Gold nanoparticles were purchased from Cedarlane and used for attachment to yeast cells using the nanoshell method. We felt that it would be important to compare our nanoparticles to industrial nanoparticles. The attachment of these nanoparticles is identical to the ones we synthesized. The dark purple ring surrounding the cells corresponds to the gold nanoshell. There does not seem to be any difference in attachment efficiency between the purchased nanoparticles and the ones we made.

The aloe vera extract synthesis method was unique because it created a variety of shapes, including nanotriangles. When attached to cells, these shapes may be useful as a “weapon” during the cell battle. The other synthesis methods used in this project create spherical nanoparticles. The images above are of gold nanoparticles synthesized using the aloe vera extract attached to the surface of yeast cells. To attach these nanoparticles, we followed the same procedure as the nanoshell attachment method. These bright-field images indicate that attachment was successful. However, there are several differences between how well these nanoparticles attached compared to the spherical nanoparticles synthesized from the Martin method. First, these nanoparticles attached in larger clumps than the Martin method nanoparticles. In addition to this, the Martin method nanoparticles seemed to have a higher binding efficiency to the yeast cells. The images also show some sort of contamination in these samples. It is most likely components of the plant extract that stayed in the solution despite our efforts to purify these samples through centrifugation. Better purification of the samples may lead to higher attachment efficiency.

_Listed records_

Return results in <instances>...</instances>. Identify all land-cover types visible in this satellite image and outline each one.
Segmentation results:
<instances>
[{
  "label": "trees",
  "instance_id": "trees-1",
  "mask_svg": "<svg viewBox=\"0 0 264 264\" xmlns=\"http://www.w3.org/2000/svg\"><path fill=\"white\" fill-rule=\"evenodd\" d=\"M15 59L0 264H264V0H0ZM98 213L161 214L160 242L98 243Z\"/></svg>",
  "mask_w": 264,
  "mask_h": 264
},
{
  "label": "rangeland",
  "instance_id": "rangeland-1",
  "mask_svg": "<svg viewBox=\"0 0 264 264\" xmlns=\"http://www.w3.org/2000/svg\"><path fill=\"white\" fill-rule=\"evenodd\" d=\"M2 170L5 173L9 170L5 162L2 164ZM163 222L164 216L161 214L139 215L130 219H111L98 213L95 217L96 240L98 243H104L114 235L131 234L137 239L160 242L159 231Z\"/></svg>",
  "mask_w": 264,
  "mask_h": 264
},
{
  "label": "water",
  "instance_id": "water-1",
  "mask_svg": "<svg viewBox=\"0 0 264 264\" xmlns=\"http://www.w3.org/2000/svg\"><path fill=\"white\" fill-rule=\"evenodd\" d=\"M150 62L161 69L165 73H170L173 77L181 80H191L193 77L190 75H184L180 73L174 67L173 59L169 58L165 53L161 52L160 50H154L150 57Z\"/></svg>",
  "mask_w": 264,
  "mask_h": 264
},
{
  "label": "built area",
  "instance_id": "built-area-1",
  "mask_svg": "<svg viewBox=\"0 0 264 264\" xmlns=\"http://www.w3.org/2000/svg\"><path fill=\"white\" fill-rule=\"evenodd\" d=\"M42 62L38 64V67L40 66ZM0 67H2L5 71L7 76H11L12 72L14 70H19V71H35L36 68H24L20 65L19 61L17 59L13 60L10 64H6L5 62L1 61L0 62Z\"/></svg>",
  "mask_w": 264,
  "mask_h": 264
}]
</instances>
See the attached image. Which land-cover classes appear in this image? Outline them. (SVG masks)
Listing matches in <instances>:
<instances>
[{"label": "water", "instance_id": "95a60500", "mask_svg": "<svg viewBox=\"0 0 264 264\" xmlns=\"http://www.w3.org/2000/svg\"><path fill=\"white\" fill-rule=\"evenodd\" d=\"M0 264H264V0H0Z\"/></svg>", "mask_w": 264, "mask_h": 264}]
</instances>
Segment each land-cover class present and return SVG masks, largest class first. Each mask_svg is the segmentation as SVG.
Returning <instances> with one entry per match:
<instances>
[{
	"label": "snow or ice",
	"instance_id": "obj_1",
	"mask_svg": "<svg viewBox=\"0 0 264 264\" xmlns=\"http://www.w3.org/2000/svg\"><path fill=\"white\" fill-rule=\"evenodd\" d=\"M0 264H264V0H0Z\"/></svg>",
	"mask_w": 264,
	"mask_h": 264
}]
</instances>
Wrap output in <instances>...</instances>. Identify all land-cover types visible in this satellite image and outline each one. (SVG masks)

_Activity list_
1. Answer these questions from the passage on attaching gold nanoparticles to yeast cells:
(a) Where were the purchased gold nanoparticles bought?
(b) Which shape besides spheres does the aloe vera extract method produce, by name?
(c) What is the contamination in the aloe vera samples most likely to be?
2. Please copy the part of the passage on attaching gold nanoparticles to yeast cells from "Gold nanoparticles were" to "ones we made.".
3. Write a continuation of the passage on attaching gold nanoparticles to yeast cells, picking up after its final sentence.

_Activity answers_
1.
(a) Cedarlane.
(b) Nanotriangles.
(c) Components of the plant extract that stayed in the solution despite purification by centrifugation.

2.
Gold nanoparticles were purchased from Cedarlane and used for attachment to yeast cells using the nanoshell method. We felt that it would be important to compare our nanoparticles to industrial nanoparticles. The attachment of these nanoparticles is identical to the ones we synthesized. The dark purple ring surrounding the cells corresponds to the gold nanoshell. There does not seem to be any difference in attachment efficiency between the purchased nanoparticles and the ones we made.

3.
Our cell battle involves isolating two nanoparticle coated cells through a microfluidics chip and forcing them to come into contact. We had to ensure that the cell that is isolated actually is one of the cells coated in nanoparticles and not a newly divided cell. One of the things that we had to consider was a way to keep our cells from dividing. The solution was one of our biobrick parts which is a CDC28 mutant that prevents yeast budding at the restrictive temperature of 37°C. To be able to use CDC28 in our cell battle, we had to ensure that our attachment methods were compatible with these cells. The images above are of nanoparticles purchased from Cedarlane attached to the surface of CDC28 cells using the Nanoshell method. The images show that attachment was successful, as can be seen from the dark purple rings around the cells. The surfaces of the cells also appear dark purple, corresponding to our gold nanoparticles.

The Turkevich synthesis method creates spherical silver nanoparticles. In the images above, nanoparticles synthesized from the Turkevich method were attached to the surface of Saccharomyces cerevisiae cells using the Cyborg attachment method. In this method, we coat our silver nanoparticles with polyallylamine hydrochloride which allows them to bind to the surface of yeast cells. These images are from both bright-field and dark-field microscopy. The images confirm that nanoparticle attachment was successful. We can see large clumps of silver nanoparticles attached to the cells. Unlike the nanoshell method, the nanoparticles do not coat the entire surface of the cell. This should not be a problem during the cell battle because we hope that the clumps of silver nanoparticles will be used as a type of “weapon” and pierce the cell membrane of the opposing cell.